Within the data beneath, some lines may hold the word "Figure". Give the number of those lines and nothing else.

DATASET EXCERPTS =

--

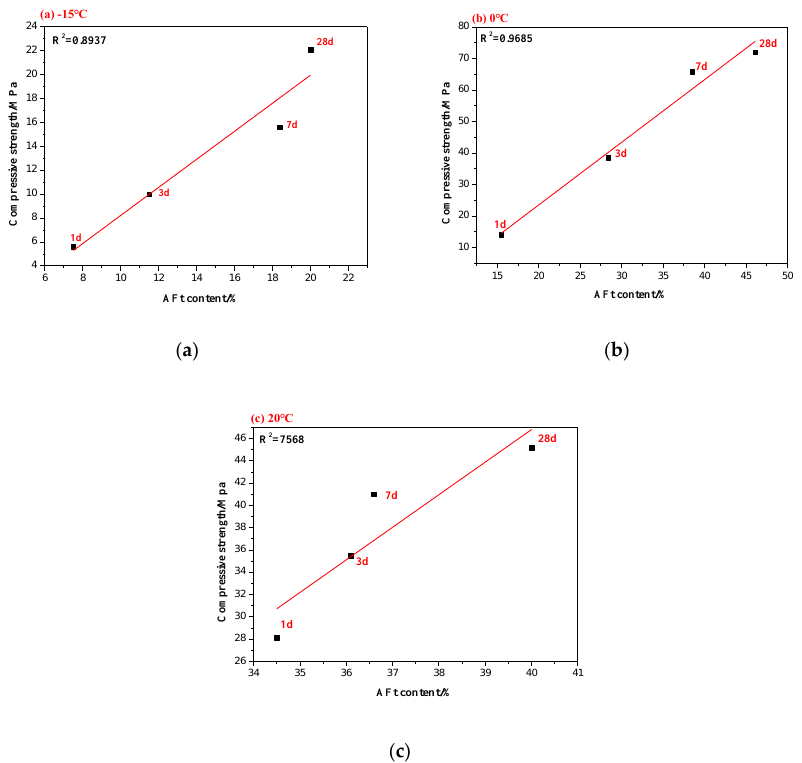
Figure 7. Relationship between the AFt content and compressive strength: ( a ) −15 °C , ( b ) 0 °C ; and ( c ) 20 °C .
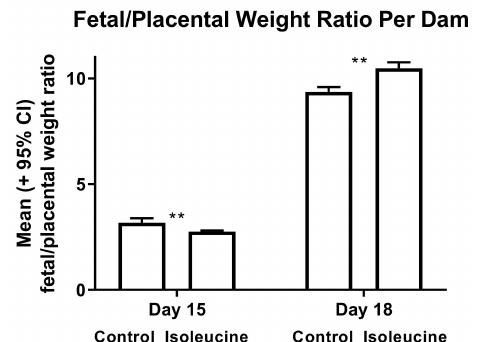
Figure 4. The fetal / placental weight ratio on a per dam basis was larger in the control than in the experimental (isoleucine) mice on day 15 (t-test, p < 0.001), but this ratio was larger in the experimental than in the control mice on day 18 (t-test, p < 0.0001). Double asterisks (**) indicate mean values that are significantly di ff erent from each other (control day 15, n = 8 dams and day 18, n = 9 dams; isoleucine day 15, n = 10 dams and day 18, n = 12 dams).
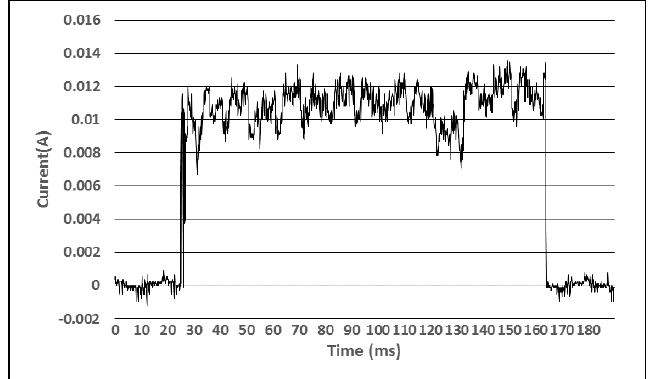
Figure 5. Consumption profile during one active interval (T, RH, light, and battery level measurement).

--

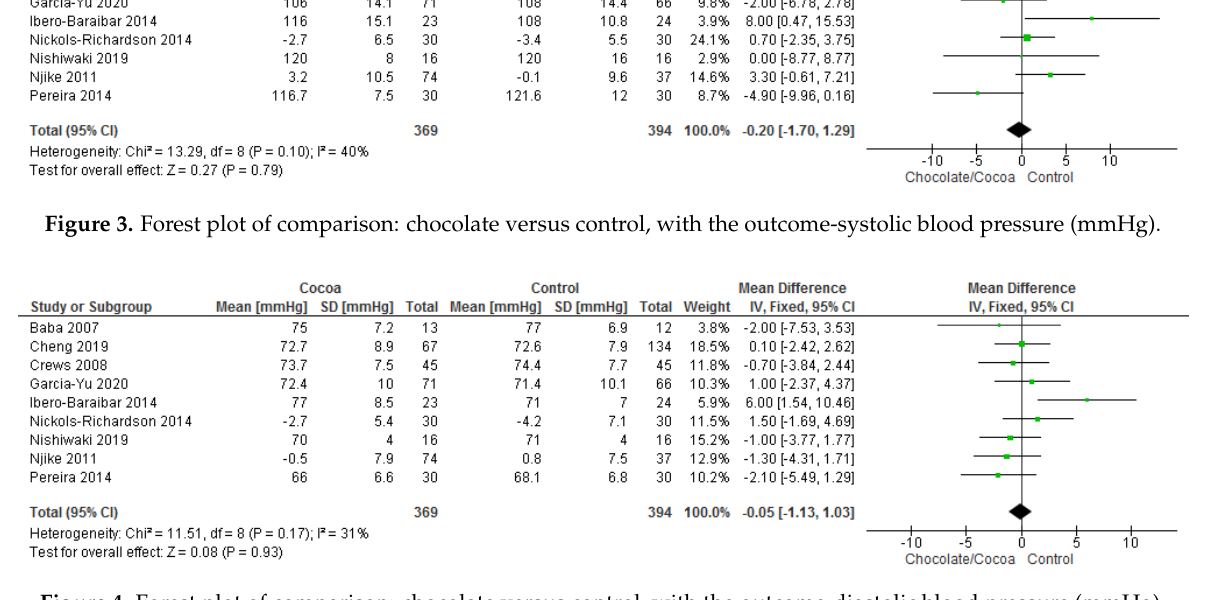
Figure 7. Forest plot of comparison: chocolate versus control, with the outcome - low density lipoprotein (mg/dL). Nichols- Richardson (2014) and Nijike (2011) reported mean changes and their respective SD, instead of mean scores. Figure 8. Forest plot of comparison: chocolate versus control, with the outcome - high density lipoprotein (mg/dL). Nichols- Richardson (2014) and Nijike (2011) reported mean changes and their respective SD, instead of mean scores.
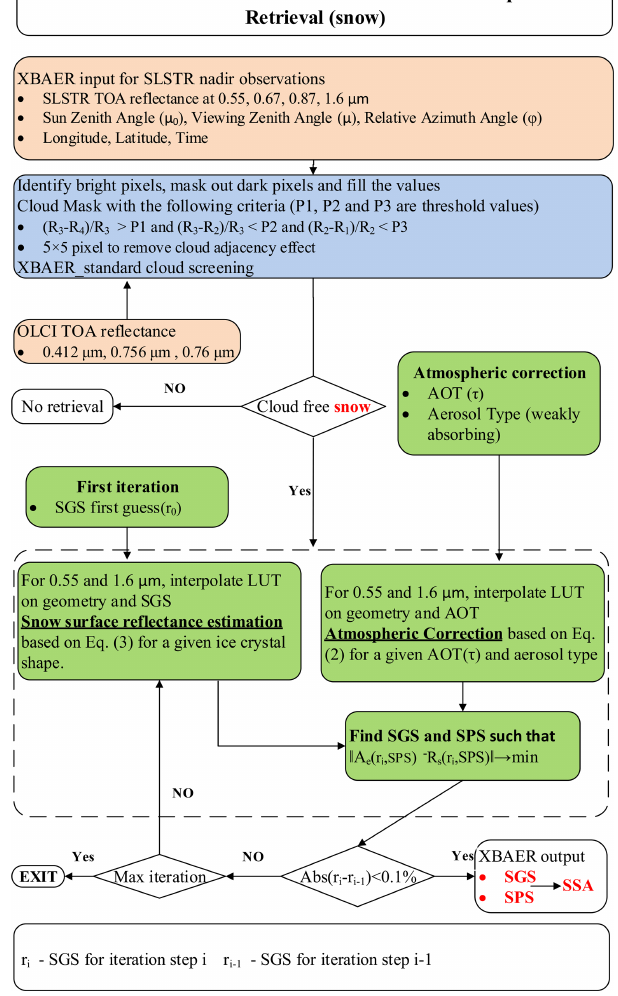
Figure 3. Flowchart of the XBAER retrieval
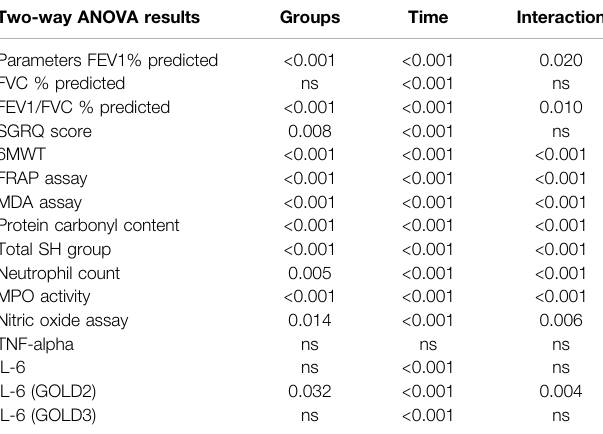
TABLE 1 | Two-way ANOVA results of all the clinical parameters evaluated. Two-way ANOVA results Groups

--

RESULT OF THE TASK = 5